I am in the process of reviving an Eos. 07 totaled out based on headlight and front fender damage. Since I've been getting it together I've attempted to open the top twice. The first time the sequence stopped when the pillars were suppose to disengage from the windshield. Second time, windows rolled up and the flashy light on the dash appeared. (sunroof works). 

I have obd11 so I'll check any faults tomorrow, but wondering of anyone had any early insight?
*only other thing I noticed was that the auto up/down function was not working on the passenger side door prior to the second attempt*

Also noticed what might be a too large gap at the windshield/pillars, photos attached.. I did not notice this gap before the first attempt at top down









Sent from my Nexus 6 using Tapatalk


----------



## jszucs (Sep 21, 2013)

Gaps look normal. 1000000000% fix your window issues first. your ODB11 may not cut it on a vag product, would highly recommend VagCom for you bringing it back from the dead.

First pro tip before you get this sorted ONLY open / test the top while you got it parked inside or MIN somewhere you can put a quality water tight car cover over it if needed.

Then after you have it sorted ONLY move the top somewhere off the road in a legit parking spot where you can leave it if you need to if it get stuck.

2nd pro tip....... NEVER EVER stop it 1/2 way only fully up or down or stop in service position.
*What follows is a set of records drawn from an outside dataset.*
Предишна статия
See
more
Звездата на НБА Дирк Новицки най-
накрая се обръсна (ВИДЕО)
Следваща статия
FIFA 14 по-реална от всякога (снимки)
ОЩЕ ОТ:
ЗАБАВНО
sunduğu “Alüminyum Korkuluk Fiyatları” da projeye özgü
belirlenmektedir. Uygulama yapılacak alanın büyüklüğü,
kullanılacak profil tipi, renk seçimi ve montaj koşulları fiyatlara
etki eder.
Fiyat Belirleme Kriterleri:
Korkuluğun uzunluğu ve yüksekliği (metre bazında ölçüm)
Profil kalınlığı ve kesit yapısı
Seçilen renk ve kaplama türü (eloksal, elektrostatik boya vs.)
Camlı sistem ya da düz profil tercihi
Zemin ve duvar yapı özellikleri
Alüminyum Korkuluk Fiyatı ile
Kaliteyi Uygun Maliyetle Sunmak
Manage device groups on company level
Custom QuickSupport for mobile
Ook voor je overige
Yes there will be times you will have to put in a spot other then that. BUT you will end up getting into really dicy positions where it will refuse to corporate and will just tell you to take in for service (but won't let you move it / drive it) the manual move is a PITA and takes forever taking the inside of the top apart in tight quarters. 
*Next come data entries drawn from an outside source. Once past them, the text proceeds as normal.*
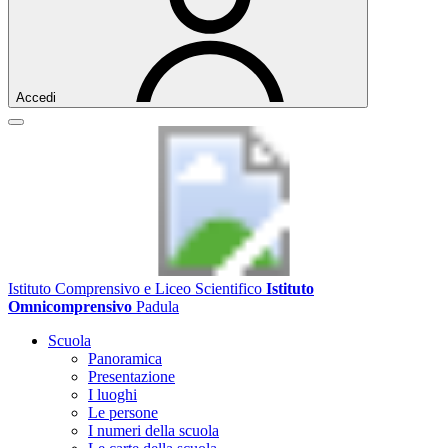
Accedi
Istituto Comprensivo e Liceo Scientifico
Istituto
Omnicomprensivo
Padula
Scuola
Panoramica
Presentazione
I luoghi
Le persone
I numeri della scuola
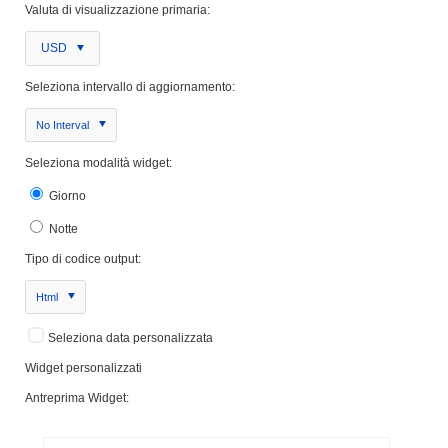
Valuta di visualizzazione primaria:
USD
Seleziona intervallo di aggiornamento:
No Interval
Seleziona modalità widget:
Giorno
Notte
Tipo di codice output:
Html
Seleziona data personalizzata
Widget personalizzati
Antreprima Widget:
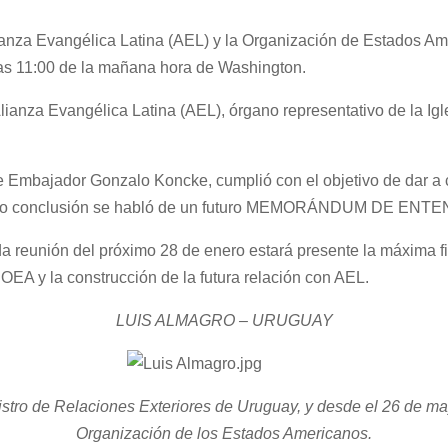
Alianza Evangélica Latina (AEL) y la Organización de Estados A
 las 11:00 de la mañana hora de Washington.
lianza Evangélica Latina (AEL), órgano representativo de la Ig
 Embajador Gonzalo Koncke, cumplió con el objetivo de dar a c
omo conclusión se habló de un futuro MEMORÁNDUM DE ENTE
a reunión del próximo 28 de enero estará presente la máxima fi
 OEA y la construcción de la futura relación con AEL.
LUIS ALMAGRO – URUGUAY
stro de Relaciones Exteriores de Uruguay, y desde el 26 de ma
Organización de los Estados Americanos.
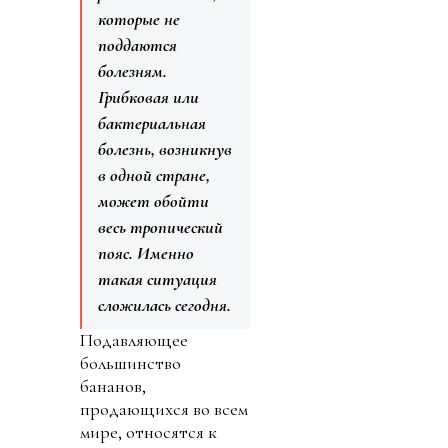
которые не
поддаются
болезням.
Грибковая или
бактериальная
болезнь, возникнув
в одной стране,
может обойти
весь тропический
пояс. Именно
такая ситуация
сложилась сегодня.
Подавляющее
большинство
бананов,
продающихся во всем
мире, относятся к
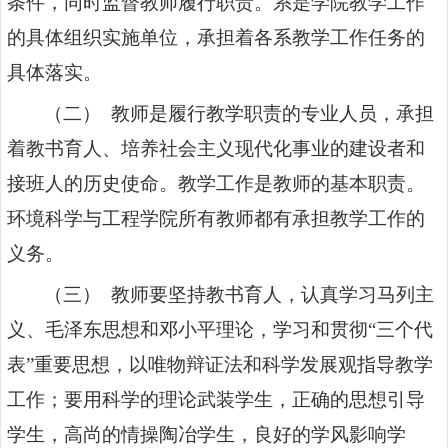
条件，同时监督教师履行职责。系是学院教学工作
的具体组织实施单位，承担着各系教学工作任务的
具体落实。
（二） 教师是履行教学职责的专业人员，承担
着教书育人、培养社会主义现代化事业的建设者和
接班人的历史使命。教学工作是教师的基本职责。
环境科学与工程学院所有教师都有承担教学工作的
义务。
（三） 教师要坚持教书育人，认真学习马列主
义、毛泽东思想和邓小平理论，学习和贯彻“三个代
表”重要思想，以唯物辩证法和科学发展观指导教学
工作；要用科学的理论武装学生，正确的思想引导
学生，高尚的情操陶冶学生，良好的学风影响学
Now to get your roof bars coming back. Put the windows full down use the all windows button or the 4 buttons by themself. Now Pull the top lever and keep holding till it's folded the roof popped the boot and swings it back, where it stopped before it pulls the roof bars back. Now look back at the little flaps next to the rear windows. More then likely 1 or both are stuck closed or not fully flipped out. Give them a helping hand and flip them fully out. Now pull the roof down again and it should retract the bars for you and finish tucking the roof away tuck the bars away and close the boot.

GL it's been a real PAIN for me. But like you I'm trying to bring this one back from the dead.


----------



## jszucs (Sep 21, 2013)

Sorry you push the top button for down pull for up. How is it going the side flaps your hold up? I'm down to the dreaded imrc motor issue. Brand new motor vdo blue dotted as oem current revision yet gives error in adapt.


----------